En ce qui concerne la dette, le marché est assez stable. Les eurobonds de l’État libanais ont connu une période de prospérité entre 2008 et 2010. « Les prix de ces instruments se sont envolés et leurs rendements se sont effondrés », se souvient Dory Hage. Aujourd’hui, les tensions sécuritaires et politiques ont fait baisser les prix. Pour Antoine Salamé, d’Optimum Invest, il reste quand même de bonnes opportunités à saisir. « À travers des fonds, un investisseur peut espérer un rendement mensuel de 7 à 8 %, alors qu’il faut investir dans des papiers de maturité 2026 pour recevoir par exemple 6,35 % en dollars. » Pour Dory Hage, les rendements de la dette publique sont moins attractifs que d’autres opportunités de placements avec des rendements relativement meilleurs comme certains dépôts. L’investissement dans de la dette d’entreprise reste lui marginal. Les émetteurs d’obligations “corporate” sont aujourd’hui principalement les banques. Ces dernières peuvent être intéressantes, car soutenues par la forte liquidité. Une possibilité est de passer par les actions préférentielles, ou “preferred shares”, mais les investisseurs non avertis doivent bien comprendre ce qu’ils achètent...

Dépôt : le placement roi

Mais la vedette des placements reste le dépôt, grand favori des Libanais.
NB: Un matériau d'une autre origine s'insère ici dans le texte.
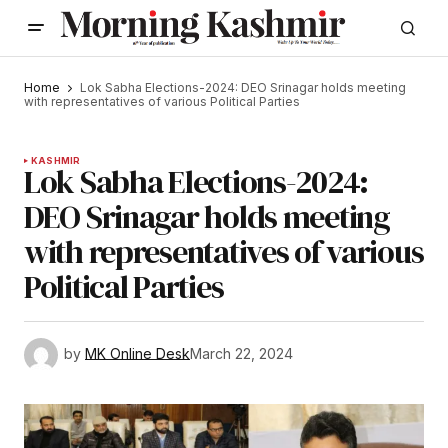
Home
Lok Sabha Elections-2024: DEO Srinagar holds meeting
with representatives of various Political Parties
KASHMIR
Lok Sabha Elections-2024:
DEO Srinagar holds meeting
with representatives of various
Political Parties
by
MK Online Desk
March 22, 2024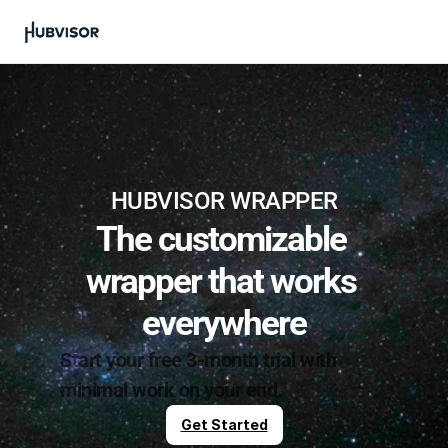
HUBVISOR WRAPPER
The customizable 
wrapper that works 
everywhere
Start your free 3-month trial with 
minimal work on your end.
Get Started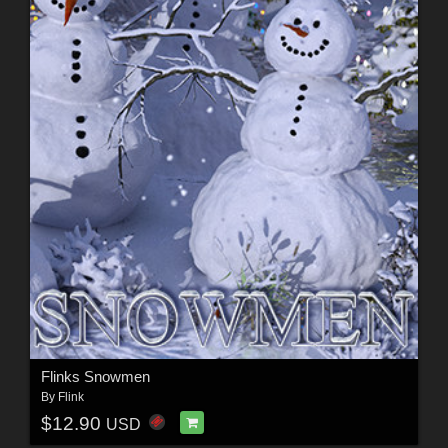
Flinks Snowmen
By
Flink
$12.90
USD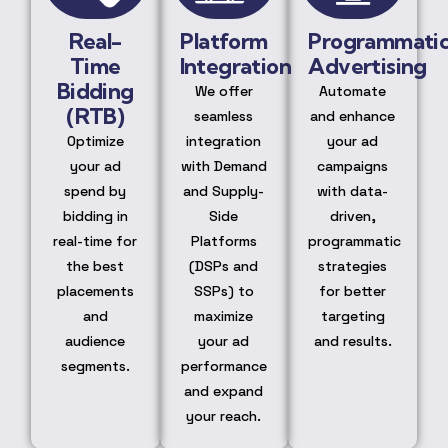
Real-
Platform
Programmati
Time
Integration
Advertising
Bidding
We offer
Automate
(RTB)
seamless
and enhance
Optimize
integration
your ad
your ad
with Demand
campaigns
spend by
and Supply-
with data-
bidding in
Side
driven,
real-time for
Platforms
programmatic
the best
(DSPs and
strategies
placements
SSPs) to
for better
and
maximize
targeting
audience
your ad
and results.
segments.
performance
and expand
your reach.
Les banques commerciales abritaient fin avril 118,8 milliards de dollars en dépôts du secteur privé, une hausse de 8 % en glissement annuel. Cela représente plus de trois fois le montant du PIB du pays. « La résilience du secteur bancaire libanais et la capacité du pays à surmonter les multiples crises qu’il a connues ont renforcé la confiance des investisseurs et augmenté l’appétit pour les dépôts », explique Dory Hage. Les banques proposent un large panel d’offres en livres libanaises, dont le rendement peut atteindre 6,5 %, et en dollars entre 3,5 et 4 %. « C’est pour cela que les Libanais sont très exigeants, s’ils placent leur argent à l’extérieur du pays, ils veulent que cela leur rapporte des rendements supérieurs à leurs dépôts locaux », estime Antoine Salamé. Il explique qu’il est intéressant de convertir des dollars en livres libanaises pour profiter des taux avantageux. Le taux de dollarisation de dépôts a d’ailleurs diminué entre avril 2011 et avril 2012, passant de 66,2 % à 65,1 %, ce qui montre un appétit pour la livre bien que le billet vert garde sa forte avance. « Beaucoup préfèrent désormais investir au Liban, où ils maîtrisent le risque, qu’en Europe ou aux États-Unis où les risques sont imprévisibles », constate le financier. Un avis partagé par Nadim Kabbara, qui ajoute : « Nous acceptons le risque lié à la livre libanaise, c’est normal que nous soyons payés pour cela ! »
L’immobilier est enfin un autre biais pour placer ses fonds. Après les hauts atteints ces dernières années, le secteur est plutôt en phase de correction. Le marché connaît un ralentissement des ventes depuis l’an dernier et la tendance est neutre aujourd’hui. Le déséquilibre entre l’offre et la demande est pointé du doigt, avec un manque de petits appartements et un trop plein d’offres de haut de gamme. La hausse des prêts devrait soutenir les prix des petites surfaces. Pour Dory Hage, le secteur peut rapporter si l’on accepte de placer des fonds sur le long terme, mais à court terme il présente un faible potentiel de plus-value.